◆ Source information
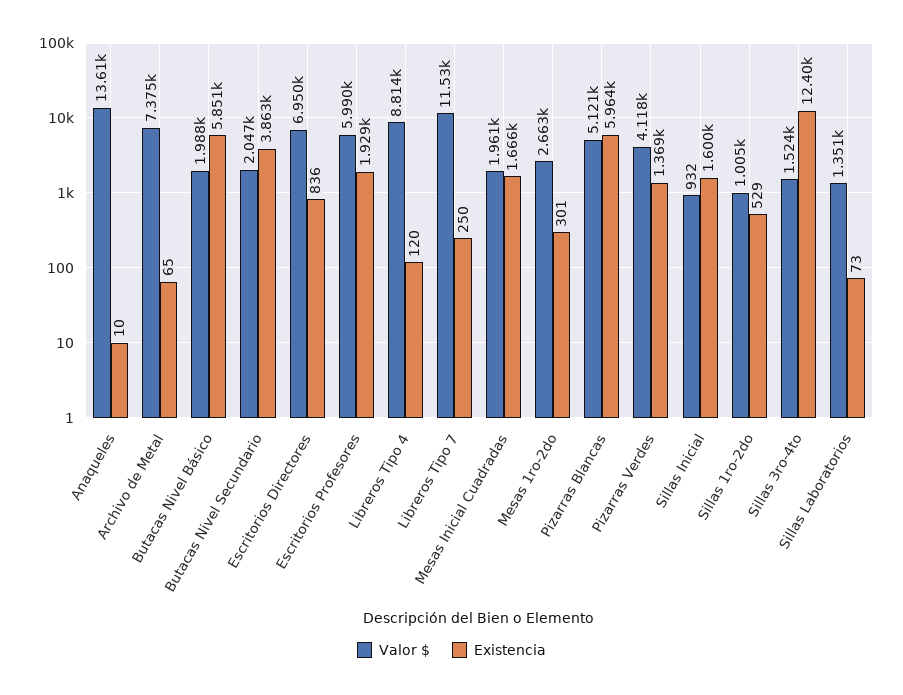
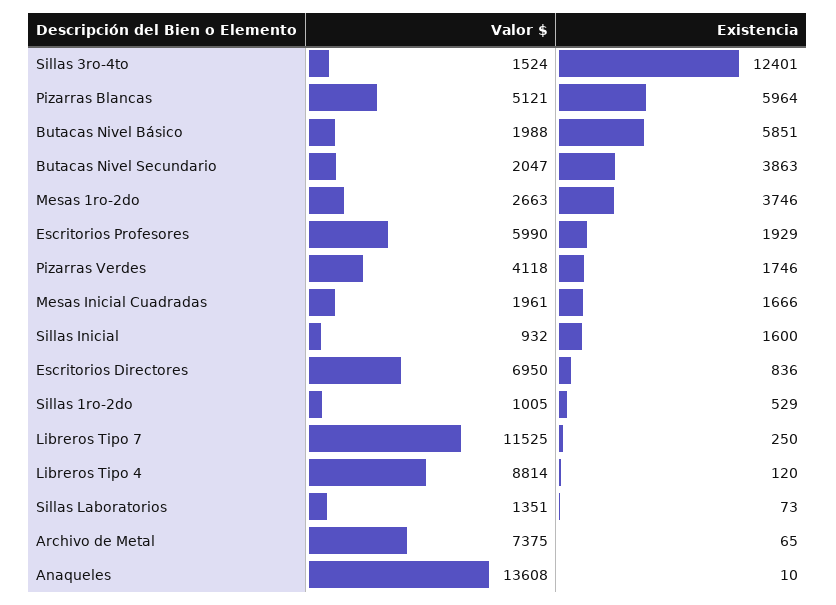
Existencia, Mesas 1ro-2do: 301 -> 3746
Existencia, Pizarras Verdes: 1369 -> 1746

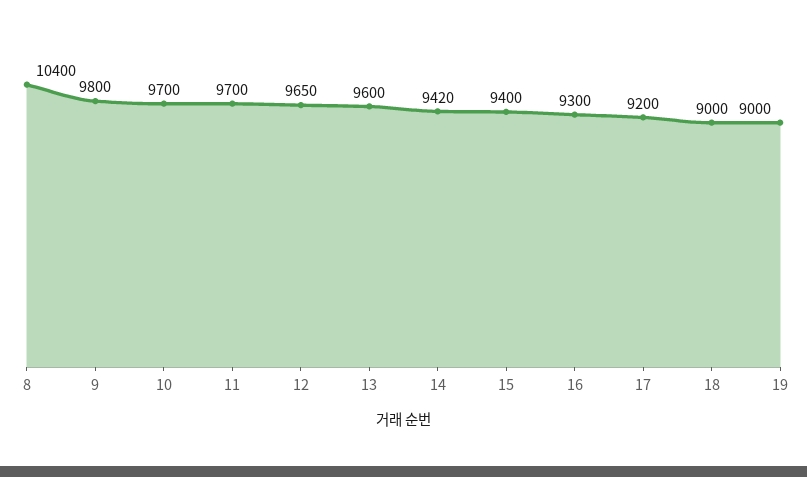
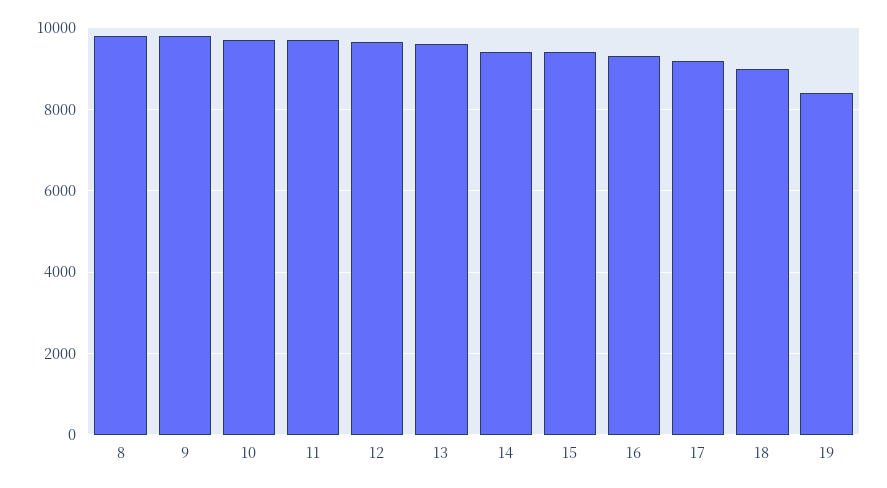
8: 10400 -> 9800
19: 9000 -> 8400

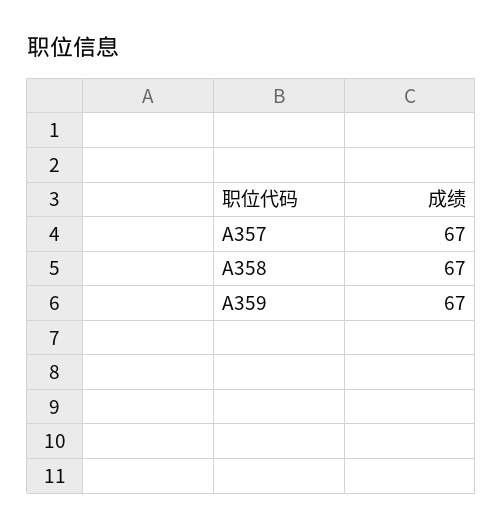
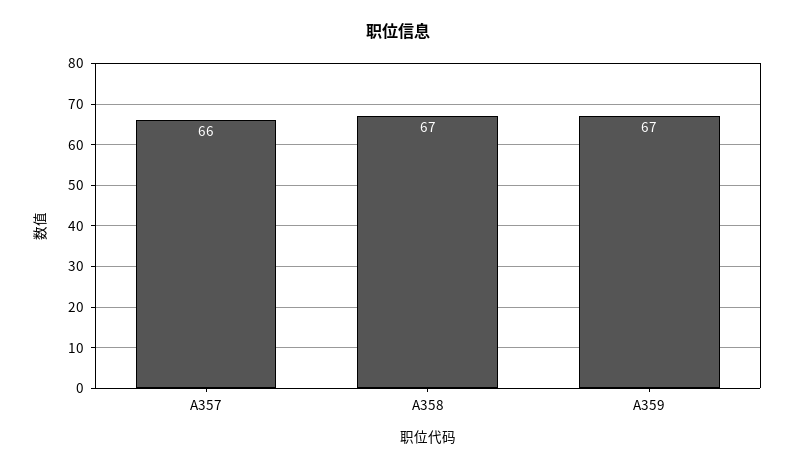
A357: 67 -> 66

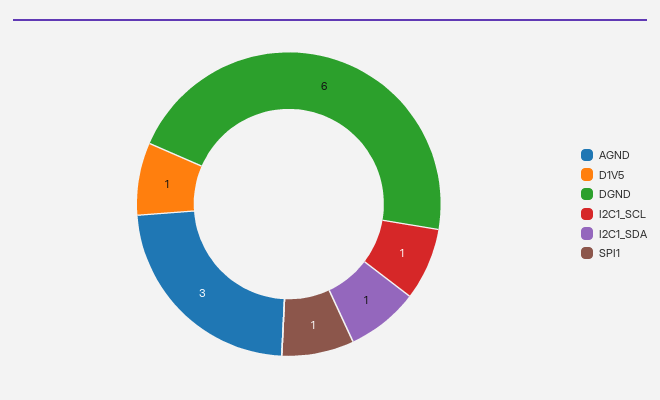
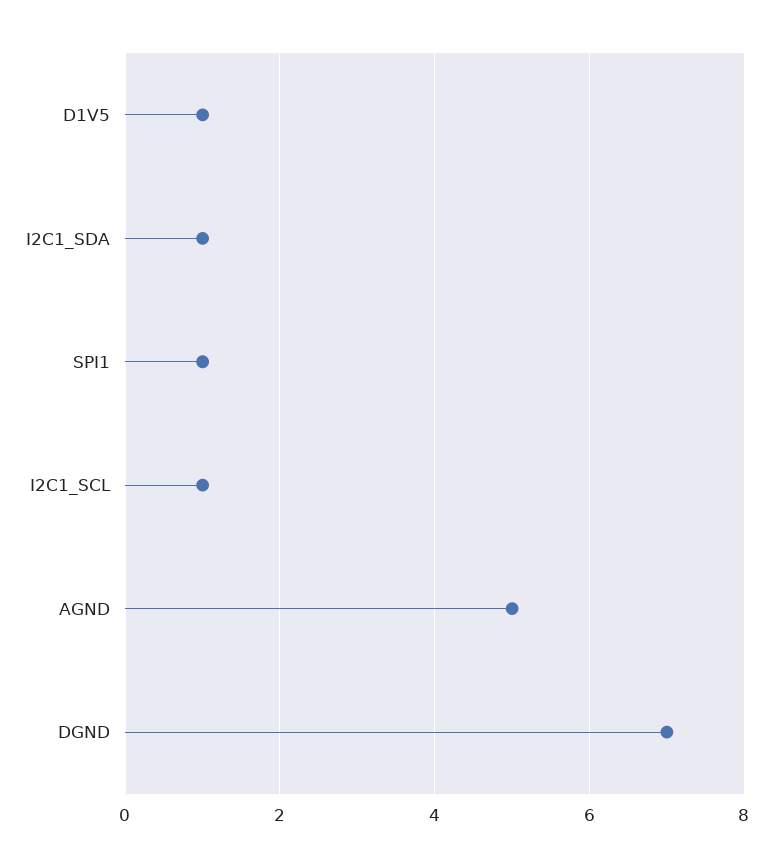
AGND: 3 -> 5
DGND: 6 -> 7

◆ Problem
Copy out each line of the material in which the word "Existencia" turns up.

◆ Result for this task
Existencia, Mesas 1ro-2do: 301 -> 3746
Existencia, Pizarras Verdes: 1369 -> 1746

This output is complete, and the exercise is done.